Thursday, December 17, 2009

Come Out to Play, Inner Child

One morning in late summer, once upon a time, I was getting ready to walk down to my office just a few blocks away. In these daily walks I sometimes passed a house where a little boy could be seen outside mostly just killing time as far as I could tell. I usually spoke to him and now and then I could see a woman whom I assumed was the boy's mother. On this particular day as I was about to leave the house the doorbell rang. When I opened the door and then the outer storm door there stood this little boy. He was holding a bat, glove and ball. When I opened the outer door he said, "Can you come out and play?" It took me all of 5 seconds to answer, "Absolutely! Give me 1 minute."


It took me less time than that to put on jeans and a T-shirt and to go out. The boy and I, his name was Sam, crossed the street in front of my house, and went onto a vacant lot. For the good part of an hour I pitched the ball to him as he became adept at hitting. When I had worn myself out chasing balls hit over my head I told him I needed to get to work but that he could come again and I'd play with him. We did that several times before he started to school in the first grade.

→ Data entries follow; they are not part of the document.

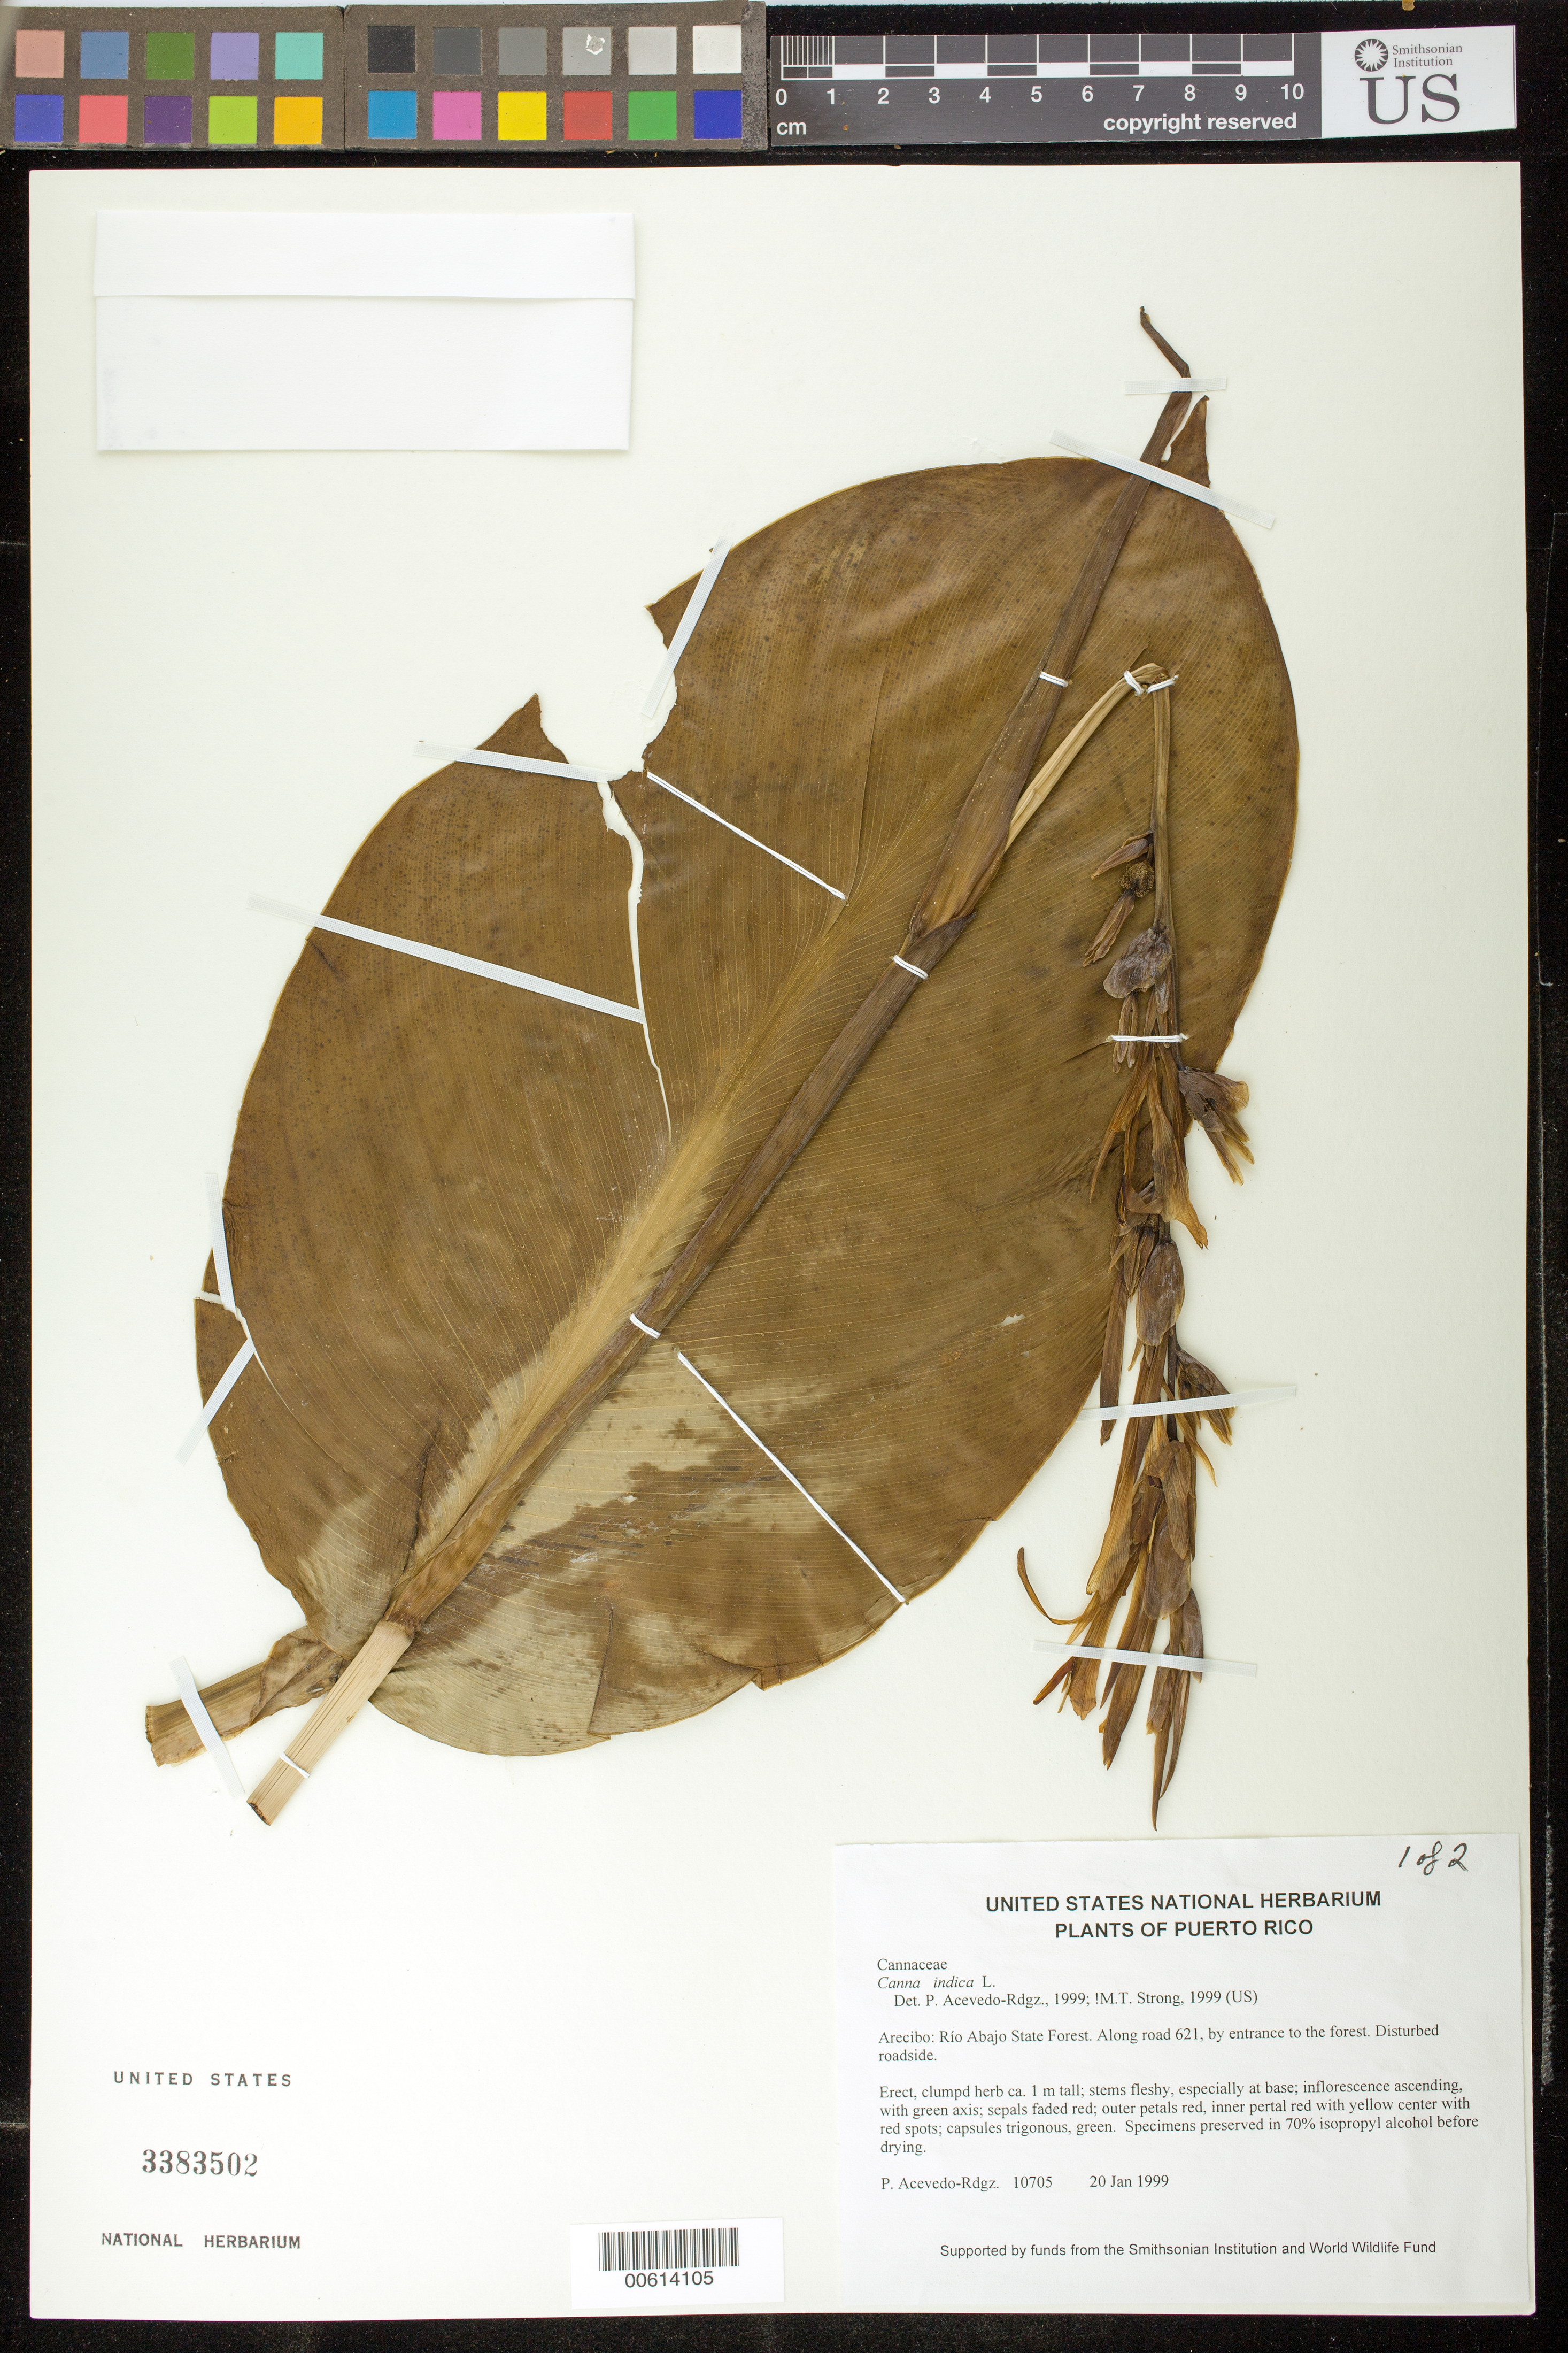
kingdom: Plantae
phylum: Tracheophyta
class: Liliopsida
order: Zingiberales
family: Cannaceae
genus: Canna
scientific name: Canna indica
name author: L.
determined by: Acevedo-Rodríguez, P., (BOT), Smithsonian Institution - National Museum of Natural History (UNITED STATES)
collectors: P. Acevedo-Rodr.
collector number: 10705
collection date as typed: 20 Jan 1999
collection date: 1999-01-20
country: Puerto Rico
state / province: Arecibo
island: Puerto Rico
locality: Arecibo; Río Abajo State Forest. Along road 621, by entrance to the forest.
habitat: Disturbed roadside.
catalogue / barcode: US 3383502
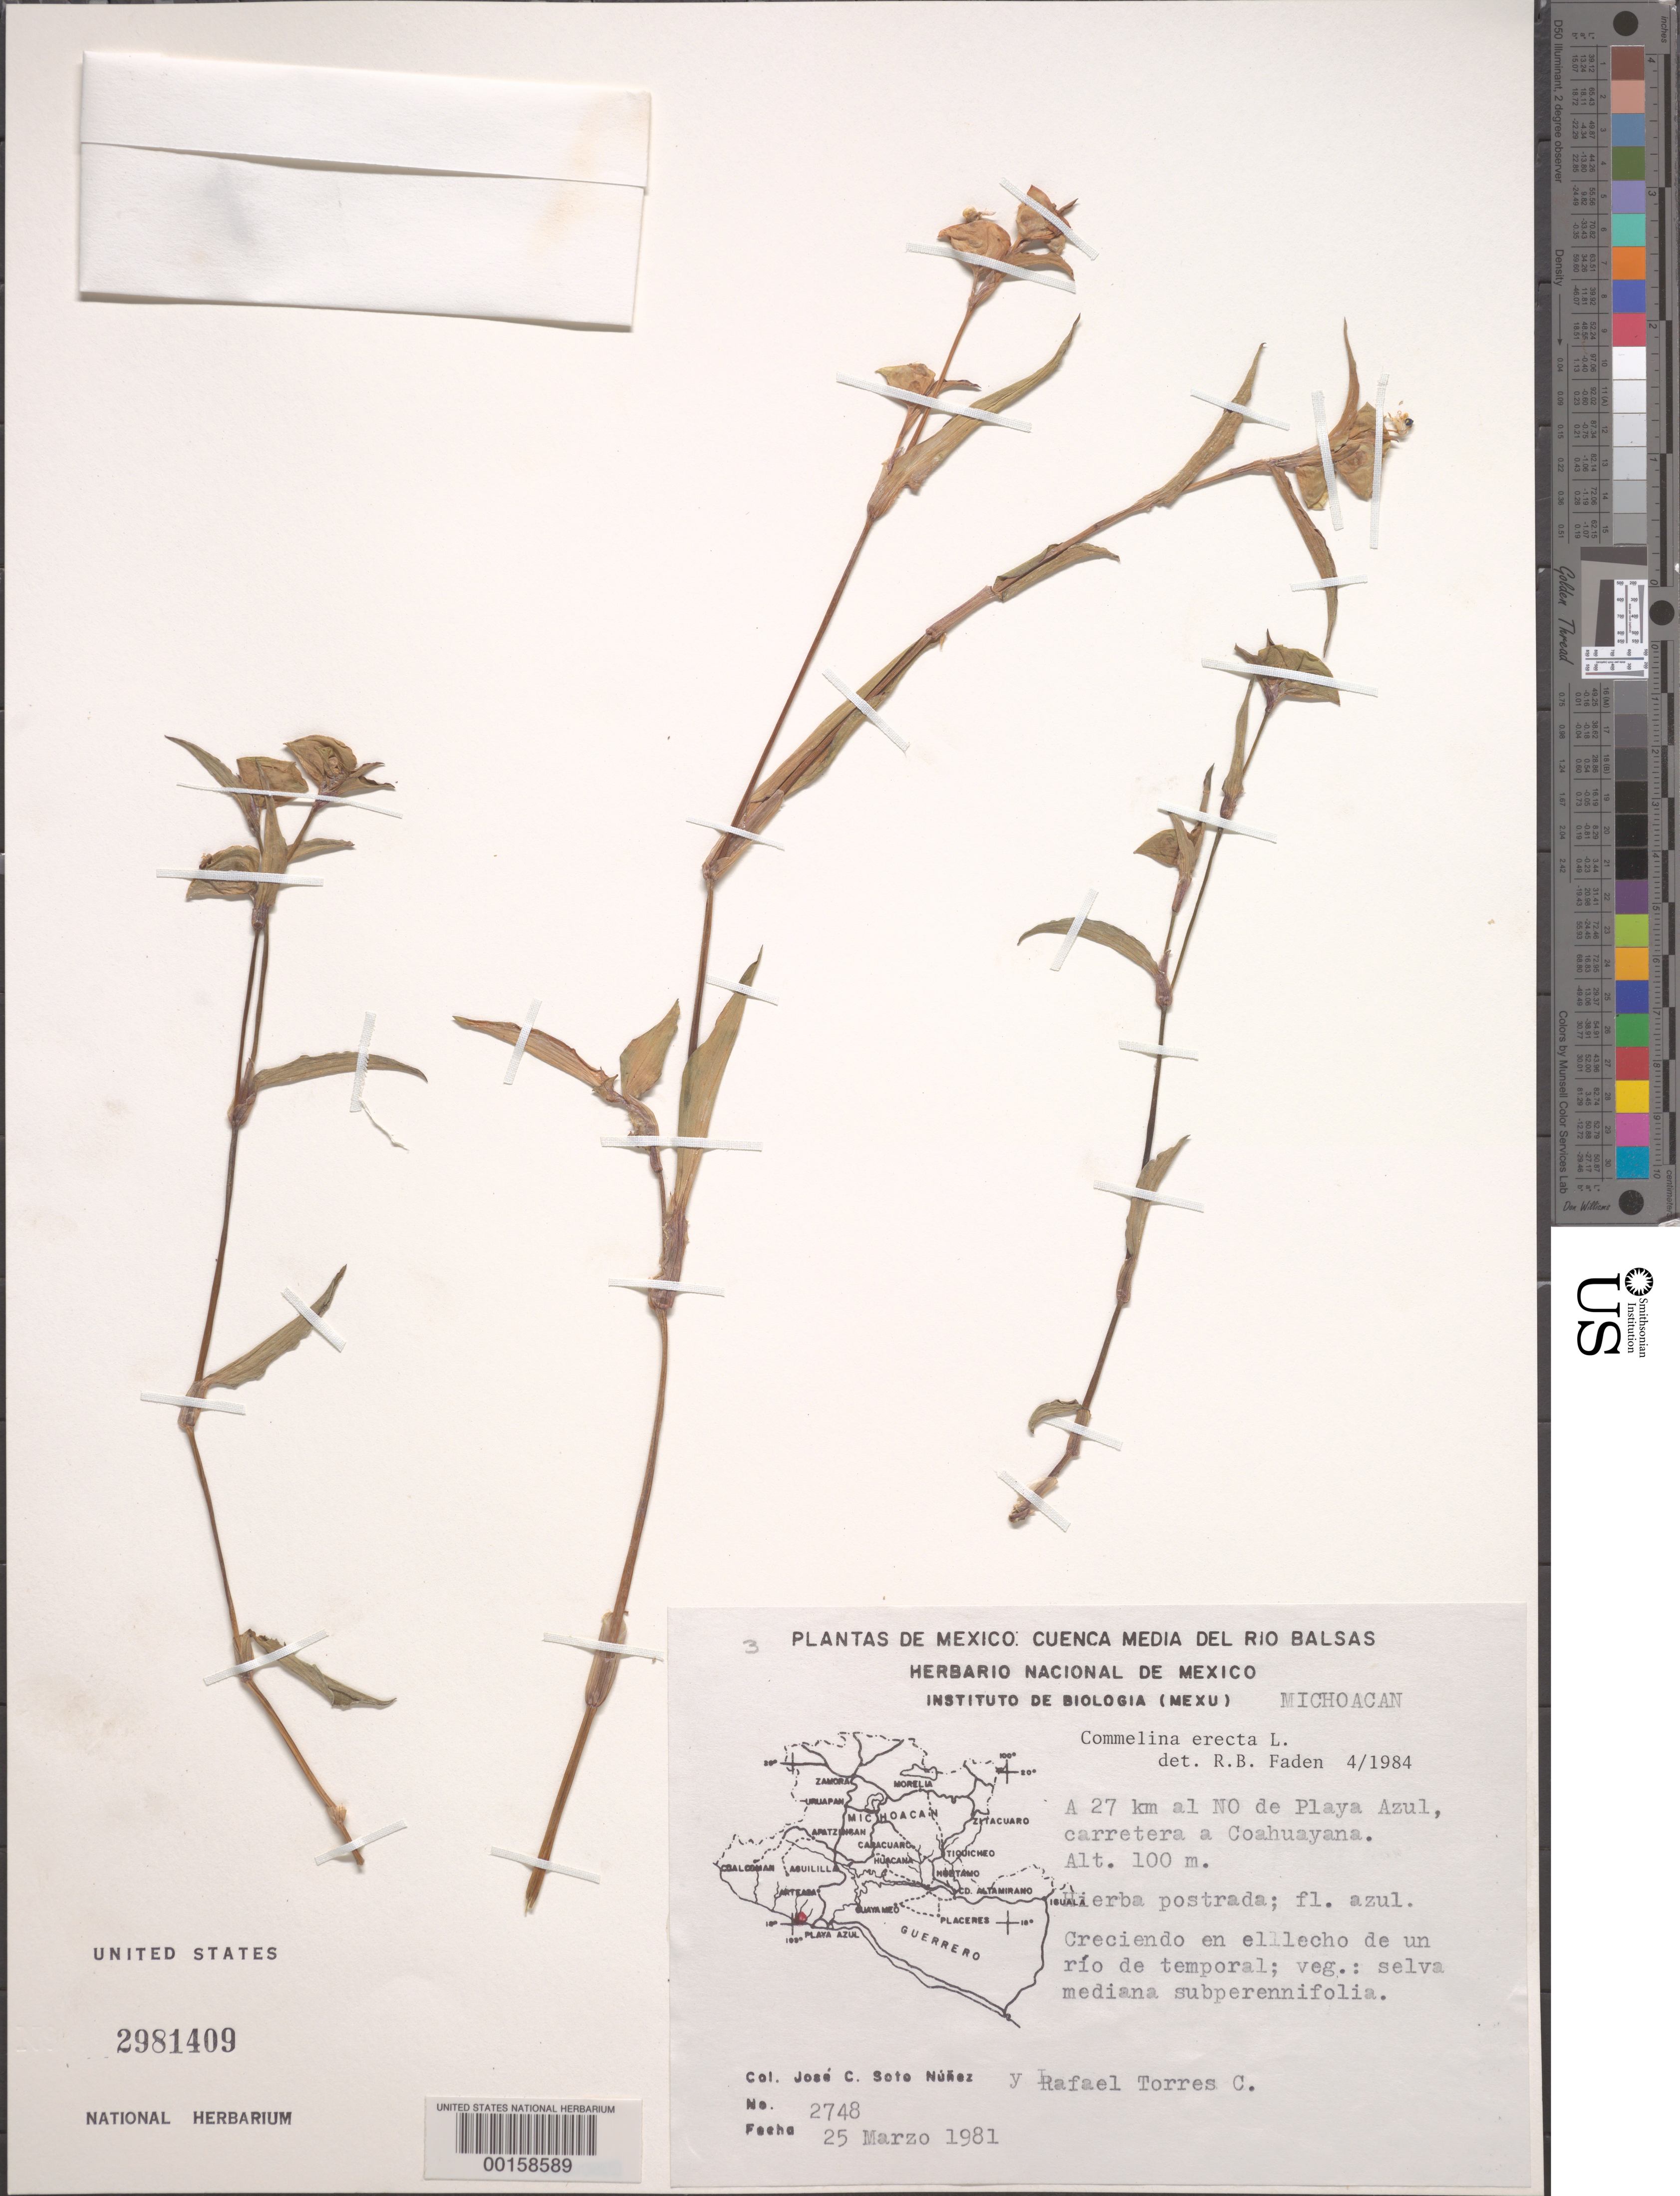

One day when I walked past his house his mother was there. She said to me, "I want to thank you for playing with Sam, his father isn't here anymore and he doesn't have any brothers, he gets lonesome. He told me you had said he might very well play for the Cardinals some day. He was very excited."


"Coming out to play" doesn't have to mean hitting a ball or kicking one around. It can mean letting someone help us with our loneliness or getting rid of old prejudices. It can mean pitching out of our psyche troubling resentments and jealousies that thrive in all of us. It can mean letting out for useful purposes positive, helpful, healing attitudes and acts.


Tell you what! Why don't you get up now from wherever you're seated, during this second week of Advent. Go to the door, open it, and with your very best imagination and playfulness, envision another little boy, having come straight from his house in Nazareth standing there saying to you, "Can you come out and play?"